By Bradley Harrington
“This whole thing has been an attack by the Cheyenne swamp; it seems as though Wyoming has its own Deep State out to perpetuate itself.” — Taylor Haynes, “Personal Interview,” Aug. 7, 2018 —
If there’s been an issue in Wyoming gubernatorial politics that’s roiled the waters more than the Taylor Haynes residency controversy, I sure can’t think of it.
But first, let me make full disclosure: I support Haynes’ run for governor and it is my sincere desire that he be our next governor.
That position, however, does not blind me to the facts — and, for those who’ve been on Mars for the last several months, let’s review the timeline:
■ On June 25, “An anonymous email — signed by ‘Anonymous Citizens of the State of Wyoming’ — was sent to the Laramie Boomerang … from a protonmail.com address, an encrypted email service. The email said Haynes ‘has misrepresented his residency in order to meet the qualifications for elected office.” (“Haynes: Residency accusation a pack of lies,” www.laramieboomerang.com, July 10.) Subsequent information makes it clear that this email was sent to all major Wyoming news outlets.
■ On July 5, Wyofile breaks the following news story:
“A complaint has been filed against gubernatorial candidate Dr. Taylor Haynes … Records suggest the complaint could involve the legitimacy of Haynes’ claim of Wyoming residency in his filing for his current campaign for governor.” (“Gubernatorial candidate Taylor Haynes’ residency questioned,” www.wyofile.com.) The core of the complaint is that Haynes’ ranch — the Thunderbasin Land, Livestock and Investment Company — straddles the border of Wyoming and Colorado, with the actual residence buildings on the Colorado side.
■ Two days later, in a video posted to his website, Haynes calls the accusations “a pack of lies” and states that “he has lived, worked and paid taxes in Wyoming for nearly 35 years with no residence in any other state.” On July 9 Ed Buchanan, the appointed Wyoming Secretary of State who quit gubernatorial candidate Harriet Hageman’s campaign to accept that job back in May, makes it known that both his and Wyoming Attorney General Peter Michael’s offices are reviewing the matter.

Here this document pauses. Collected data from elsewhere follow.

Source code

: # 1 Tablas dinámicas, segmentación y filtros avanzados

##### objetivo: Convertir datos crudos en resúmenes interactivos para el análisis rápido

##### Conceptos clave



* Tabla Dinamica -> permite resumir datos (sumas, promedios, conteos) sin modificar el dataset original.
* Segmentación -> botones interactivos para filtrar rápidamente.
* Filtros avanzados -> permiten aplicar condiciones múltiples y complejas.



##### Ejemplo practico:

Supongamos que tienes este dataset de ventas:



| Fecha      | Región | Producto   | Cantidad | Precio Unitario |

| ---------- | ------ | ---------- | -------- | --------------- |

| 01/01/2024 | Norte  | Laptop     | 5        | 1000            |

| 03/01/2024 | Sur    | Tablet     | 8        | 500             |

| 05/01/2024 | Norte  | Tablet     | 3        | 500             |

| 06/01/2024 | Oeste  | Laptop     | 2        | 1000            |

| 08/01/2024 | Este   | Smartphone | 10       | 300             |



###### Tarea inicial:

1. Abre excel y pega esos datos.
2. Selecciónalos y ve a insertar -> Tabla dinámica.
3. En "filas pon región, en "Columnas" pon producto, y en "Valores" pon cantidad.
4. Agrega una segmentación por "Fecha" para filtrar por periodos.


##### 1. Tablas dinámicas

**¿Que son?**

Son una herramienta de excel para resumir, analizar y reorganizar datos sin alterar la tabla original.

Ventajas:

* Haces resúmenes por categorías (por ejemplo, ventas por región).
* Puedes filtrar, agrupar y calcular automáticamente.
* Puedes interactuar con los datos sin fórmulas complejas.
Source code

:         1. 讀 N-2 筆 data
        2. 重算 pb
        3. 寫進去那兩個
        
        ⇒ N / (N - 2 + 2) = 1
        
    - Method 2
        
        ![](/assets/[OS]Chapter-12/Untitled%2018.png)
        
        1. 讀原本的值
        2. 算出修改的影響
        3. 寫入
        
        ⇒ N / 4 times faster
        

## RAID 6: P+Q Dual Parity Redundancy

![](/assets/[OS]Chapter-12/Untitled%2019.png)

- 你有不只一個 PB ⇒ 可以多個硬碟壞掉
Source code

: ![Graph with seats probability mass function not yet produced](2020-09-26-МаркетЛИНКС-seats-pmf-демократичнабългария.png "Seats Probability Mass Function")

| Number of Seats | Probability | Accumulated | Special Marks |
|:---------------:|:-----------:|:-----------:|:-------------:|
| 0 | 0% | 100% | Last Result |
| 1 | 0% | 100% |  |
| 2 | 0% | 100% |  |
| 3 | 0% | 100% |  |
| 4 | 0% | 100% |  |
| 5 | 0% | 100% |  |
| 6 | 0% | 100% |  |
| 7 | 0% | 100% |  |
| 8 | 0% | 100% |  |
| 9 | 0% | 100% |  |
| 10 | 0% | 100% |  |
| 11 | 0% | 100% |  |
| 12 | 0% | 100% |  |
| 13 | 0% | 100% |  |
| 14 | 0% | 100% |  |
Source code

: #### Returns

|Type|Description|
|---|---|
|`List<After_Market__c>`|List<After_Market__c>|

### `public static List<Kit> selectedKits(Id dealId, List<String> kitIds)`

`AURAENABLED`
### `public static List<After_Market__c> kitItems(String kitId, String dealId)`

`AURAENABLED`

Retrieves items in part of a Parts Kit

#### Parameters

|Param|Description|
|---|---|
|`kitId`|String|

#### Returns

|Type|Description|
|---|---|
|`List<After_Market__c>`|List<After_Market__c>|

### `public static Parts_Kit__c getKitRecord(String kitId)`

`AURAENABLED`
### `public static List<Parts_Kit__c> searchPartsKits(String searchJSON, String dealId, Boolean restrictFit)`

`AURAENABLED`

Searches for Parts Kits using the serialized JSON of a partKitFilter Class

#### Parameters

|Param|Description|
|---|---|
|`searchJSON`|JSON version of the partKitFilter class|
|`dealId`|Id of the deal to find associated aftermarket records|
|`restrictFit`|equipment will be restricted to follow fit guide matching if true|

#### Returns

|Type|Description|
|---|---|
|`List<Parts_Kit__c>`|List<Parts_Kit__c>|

■ On July 21, the Wyoming SecState and AG’s offices declare that “Haynes is not eligible to run for governor,” that the “Republican candidate’s ranch home lies in Colorado,” and that they are seeking a court ruling “ordering Dr. Taylor Haynes to withdraw from the race or otherwise cease his campaign.” (“Wyoming officials: Haynes ‘not eligible’ to be governor,” WTE, July 22.) A hearing is set for Aug. 1 and a trial date for Aug. 7.
■ On Aug. 3, Laramie County District Court Judge Thomas Campbell throws out the entire ball of wax, declaring that “it is impractical and unfair to the Defendant to bypass the Wyoming Rules of Civil Procedure entirely and compress the litigation process into less than a three-week period” — as Plaintiff Buchanan had been demanding. Campbell also notes that “at this juncture, the affidavits and the parties’ assertions might be sufficient for the court to doubt the likelihood that the Plaintiff will prevail on the merits.” (Docket No. 190-183.)
So, Dear Readers, just exactly what is going on here? An “anonymous” source, completely devoid of the guts to stand up and make these accusations in public, argues that Haynes’ ranch buildings are on the Colorado side of the border — and that this fact should invalidate Haynes’ gubernatorial campaign.
And yet, as Haynes has stated repeatedly, his ranch, addressed at 795 Bull Mountain Rd., Laramie, WY, 82070, has ALWAYS been considered as a Wyoming address.
To verify this, I contacted Ruth Rowe, the individual who sold Haynes the ranch and who lived at that property for about 20 years prior to that sale. When asked that question directly, she said: “My address has always been 795 Bull Mountain Road in Laramie, Wyoming. It was printed on my vehicle registrations, my driver’s license, my tax forms, you name it.”
So the question then naturally arises: Since 795 Bull Mountain Road has ALWAYS been considered by both Colorado and Wyoming as a Laramie address, what would motivate everyone to start thinking differently about it now? The fact that it’s now owned by Taylor Haynes?
Powerful political forces and people, obviously, are out to ensure that Haynes does not become Wyoming’s next governor. And, when considering the fundamental planks of Haynes’ campaign — promoting our individual liberties coupled with a greatly-reduced federal involvement in our state — it doesn’t take a rocket scientist to figure out why: Haynes poses a threat to the “powers-that-be” that they find intolerable.